::: Text segment :::

English pianist (1944–2017)

Anthony Goldstone (25 July 1944 – 2 January 2017) was an English pianist, known for his eclectic repertoire. He also played a prominent part in promoting works for piano duo with his wife Caroline Clemmow.

== Early life ==
Goldstone was born on 25 July 1944 in Liverpool. He grew up in Sale and attended Brooklands Primary School there, then Manchester Grammar School. Eschewing a scholarship to Cambridge, he entered the Royal Manchester College of Music (RMCM), now a part of the Royal Northern College of Music (RNCM). There, he studied with Derrick Wyndham, and later in London with Maria Curcio.

== Solo career ==

After his 1965 debut with the Royal Manchester College of Music orchestra under John Barbirolli, he went on to success in international piano competitions and had his London debut at the Wigmore Hall in 1969.

Among many concerto appearances, his most notable may have been at the Last Night of the Proms in 1976, in which he played Benjamin Britten's Diversions for Piano Left Hand and Orchestra. Afterwards, the composer wrote to him, "Thank you most sincerely for that brilliant performance of my Diversions. I wish I could have been at the Royal Albert Hall to join in the cheers."

He was an enthusiastic proponent of the completion of works left unfinished by their composers, most spectacularly recording a four-movement "complete performing edition" of Schubert's Unfinished Symphony for piano duet, with Caroline Clemmow.

== Goldstone and Clemmow piano duo ==

In 1984, Goldstone began a piano duo partnership with Caroline Clemmow, whom he later married in 1989.

They owned a pair of Grotrian-Steinweg grand pianos, which they kept in the local church of St John the Baptist in Alkborough, North Lincolnshire, which was also the venue for many of their recordings. Their recordings were widely praised with Gramophone magazine stating, "excellent sound and balance, too, the results always firmly focused and truthful in timbre", MusicWeb International finding that "the recording quality is excellent" and "the piano sound is very good; rich and full with plenty of detail", and The Classical Reviewer noting that "the church acoustic allows the music to expand magnificently" Only Stephen Pritchard, in a review in The Guardian, said of one such recording that the acoustics were "sepulchral", and "pour[ed] some pretty cold water over some very hot music".

== Personal life ==
Goldstone was active in performing and recording until the end of his life. Stephen Sutton, the founder of the Divine Art label, was quoted as saying, "Until the very last week, he was writing to me about his projects, retaining an amazing level of wit and even frivolity in what must have been extremely difficult circumstances".

::: Information supplied :::

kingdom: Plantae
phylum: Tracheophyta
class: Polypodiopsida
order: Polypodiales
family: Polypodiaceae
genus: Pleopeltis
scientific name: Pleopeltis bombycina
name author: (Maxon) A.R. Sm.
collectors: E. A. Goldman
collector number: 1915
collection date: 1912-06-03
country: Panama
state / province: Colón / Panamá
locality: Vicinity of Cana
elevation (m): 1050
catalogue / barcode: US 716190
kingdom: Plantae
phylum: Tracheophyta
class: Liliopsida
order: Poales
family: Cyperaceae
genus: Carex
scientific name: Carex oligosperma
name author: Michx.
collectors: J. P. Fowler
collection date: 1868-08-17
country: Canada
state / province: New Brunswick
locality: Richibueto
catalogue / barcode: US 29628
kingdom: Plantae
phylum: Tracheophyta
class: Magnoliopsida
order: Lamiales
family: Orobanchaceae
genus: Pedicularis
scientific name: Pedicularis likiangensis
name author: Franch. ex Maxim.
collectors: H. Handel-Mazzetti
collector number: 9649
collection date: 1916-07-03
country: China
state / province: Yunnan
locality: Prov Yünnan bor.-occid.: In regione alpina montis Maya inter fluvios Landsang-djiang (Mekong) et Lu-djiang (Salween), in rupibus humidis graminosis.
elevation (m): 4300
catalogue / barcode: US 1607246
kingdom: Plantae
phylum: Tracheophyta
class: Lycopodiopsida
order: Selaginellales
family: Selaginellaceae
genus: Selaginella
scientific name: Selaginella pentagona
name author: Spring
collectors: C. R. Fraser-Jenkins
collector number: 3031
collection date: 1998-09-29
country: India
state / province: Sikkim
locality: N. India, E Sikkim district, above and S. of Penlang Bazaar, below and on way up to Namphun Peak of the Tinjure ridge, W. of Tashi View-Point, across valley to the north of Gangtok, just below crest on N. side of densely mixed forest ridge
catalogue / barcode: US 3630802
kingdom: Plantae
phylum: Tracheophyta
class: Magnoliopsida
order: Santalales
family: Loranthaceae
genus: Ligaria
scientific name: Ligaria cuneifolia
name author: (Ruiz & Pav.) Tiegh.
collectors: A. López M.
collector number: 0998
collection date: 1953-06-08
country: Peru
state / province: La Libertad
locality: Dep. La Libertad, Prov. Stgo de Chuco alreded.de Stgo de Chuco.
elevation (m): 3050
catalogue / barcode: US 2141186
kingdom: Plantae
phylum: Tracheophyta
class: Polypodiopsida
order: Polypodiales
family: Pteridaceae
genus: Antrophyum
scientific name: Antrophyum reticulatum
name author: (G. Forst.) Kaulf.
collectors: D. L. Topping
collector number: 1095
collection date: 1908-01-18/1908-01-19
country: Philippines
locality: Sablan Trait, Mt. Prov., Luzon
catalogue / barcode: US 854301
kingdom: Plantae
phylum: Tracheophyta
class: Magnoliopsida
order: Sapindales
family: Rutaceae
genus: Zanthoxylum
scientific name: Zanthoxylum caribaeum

:::

Study questions:
(a) Please explain, in one to three sentences, what the Goldstone biography gives as support for its statement that Goldstone stayed active in performing and recording until the end of his life.
(b) In the Goldstone biography, swap "Liverpool" for "Manchester" and write out the passage from "English pianist (1944–2017)" up to and including "Hall in 1969.".

Answers to the problems:
(a) It quotes Stephen Sutton, founder of the Divine Art label, who said that until the very last week Goldstone was writing to him about his projects. Sutton added that Goldstone kept an amazing level of wit and even frivolity in what must have been extremely difficult circumstances.

(b)
English pianist (1944–2017)

Anthony Goldstone (25 July 1944 – 2 January 2017) was an English pianist, known for his eclectic repertoire. He also played a prominent part in promoting works for piano duo with his wife Caroline Clemmow.

== Early life ==
Goldstone was born on 25 July 1944 in Manchester. He grew up in Sale and attended Brooklands Primary School there, then Manchester Grammar School. Eschewing a scholarship to Cambridge, he entered the Royal Manchester College of Music (RMCM), now a part of the Royal Northern College of Music (RNCM). There, he studied with Derrick Wyndham, and later in London with Maria Curcio.

== Solo career ==

After his 1965 debut with the Royal Manchester College of Music orchestra under John Barbirolli, he went on to success in international piano competitions and had his London debut at the Wigmore Hall in 1969.